To do »
[A] Answer these from the post on net worth:
(i) What formula does the post give for net worth?
(ii) Which free tool does the writer use to track net worth?
(iii) Which publication ran the article with the net-worth statistic?
[B] Carry the post on net worth forward, starting right after its last sentence.

Text passage »
● ● ● ● ● ● ●

Posted in FI/RE, Save Money 8 Comments Advertiser Disclosure
One of the most important numbers you should calculate and track consistently is your net-worth, which is your total assets (those things worth money like your house and any investments) and your total liabilities (what you owe money on like credit card, mortgages, and student loan debt). Your net worth is how much money you would be worth if you paid off all of your debts.
Assets – Liabilities = Net-Worth
Over time as your investments grow and you pay down your debt, you net-worth will go up. this is why it’s so essential to invest while paying back your students loans. Ever since I started my financial journey I’ve been tracking my net worth using free tools like Personal Capital.
Median Net Worth in the United States
Recently, a friend and I were discussing an interesting statistic from an article about net-worths. The statistic that we were talking about was was from an article in Business Insider from Jim Wang showcasing the average net worth for the different age groups of Americans.

● ● ● ● ● ● ●

Available data »
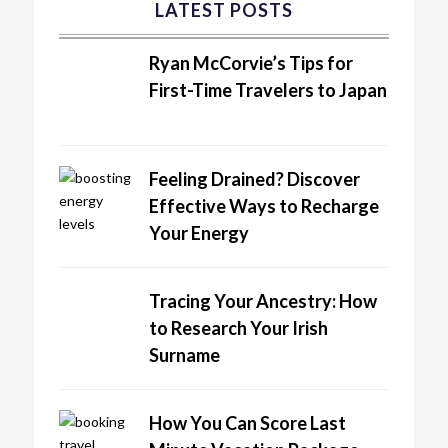
LATEST POSTS
Ryan McCorvie’s Tips for
First-Time Travelers to Japan
Feeling Drained? Discover
Effective Ways to Recharge
Your Energy
Tracing Your Ancestry: How
to Research Your Irish
Surname
How You Can Score Last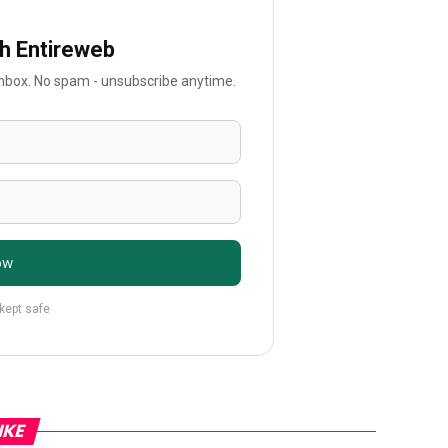
th Entireweb
 inbox. No spam - unsubscribe anytime.
ow
 kept safe
IKE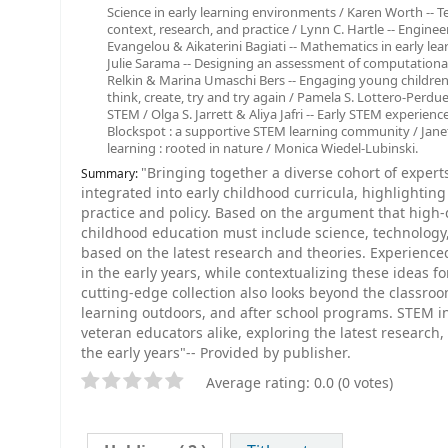
Science in early learning environments / Karen Worth -- 
context, research, and practice / Lynn C. Hartle -- Engine
Evangelou & Aikaterini Bagiati -- Mathematics in early l
Julie Sarama -- Designing an assessment of computational 
Relkin & Marina Umaschi Bers -- Engaging young children
think, create, try and try again / Pamela S. Lottero-Perdue 
STEM / Olga S. Jarrett & Aliya Jafri -- Early STEM experie
Blockspot : a supportive STEM learning community / Jan
learning : rooted in nature / Monica Wiedel-Lubinski.
"Bringing together a diverse cohort of exper
Summary:
integrated into early childhood curricula, highlighting
practice and policy. Based on the argument that high-q
childhood education must include science, technolog
based on the latest research and theories. Experienc
in the early years, while contextualizing these ideas f
cutting-edge collection also looks beyond the classr
learning outdoors, and after school programs. STEM in
veteran educators alike, exploring the latest research
the early years"-- Provided by publisher.
Average rating: 0.0 (0 votes)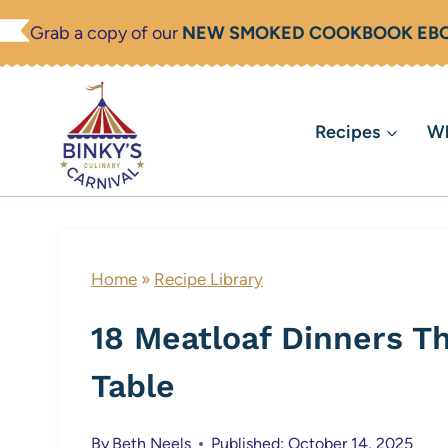
Skip
Grab a copy of our
NEW SMOKED COOKBOOK EB
to
content
Recipes
Wh
Home
»
Recipe Library
18 Meatloaf Dinners T
Table
By
Beth Neels
Published: October 14, 2025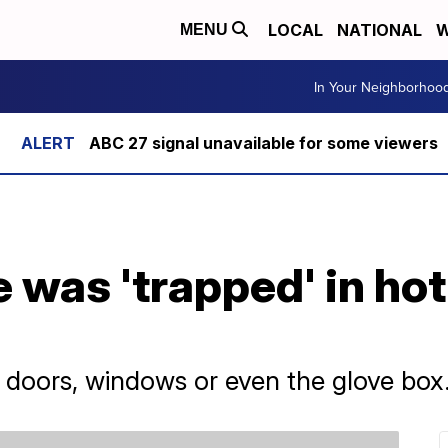
LOCAL
NATIONAL
W
MENU
In Your Neighborhoo
ABC 27 signal unavailable for some viewers
 was 'trapped' in hot
 doors, windows or even the glove box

● ● ● ● ● ● ●

Answers to the tasks »
[A]
(i) Assets – Liabilities = Net-Worth
(ii) Personal Capital
(iii) Business Insider

[B]
Given that the average savings rate in the United States has fallen to a 7 year low at only 2.9%, it’s not really surprising, but incredibly disconcerting to see that the members of my age group (under 35) have a net worth of less than $6k. That’s
The 35-44 age group isn’t much better with a net-worth of $35,000. That’s crazy considering
- Average price for a car in the United States is a whopping $34,968
- Average student loan debt is $34,144
- the higher cost of living
This is a recipe for disaster. All of these numbers paint a bleak picture of Americans and the hole is getting bigger to get out of. It also doesn’t get any prettier for just millennial net worths either based on a more detailed analysis on The College Investor:
My friend asked me why I thought more people in our age group are stuck at a certain net worth or why I thought it was hard for many to change their financial situations. Then he asked, “Was it that hard for you to change your situation?” In a simple answer: Yes and no?
Top 5 Money Excuses Holding You Back
But after we had some back and forth text messages, I realized there are are a few common excuses people make about money that keeps them from saving and investing. These are the same money excuses that are keeping people from pursuing (and eventually achieving) financial independence.
Send this to any of your family or friends who are making excuses and need to start saving more money. All of our futures depend on it. Let’s get those net worths up!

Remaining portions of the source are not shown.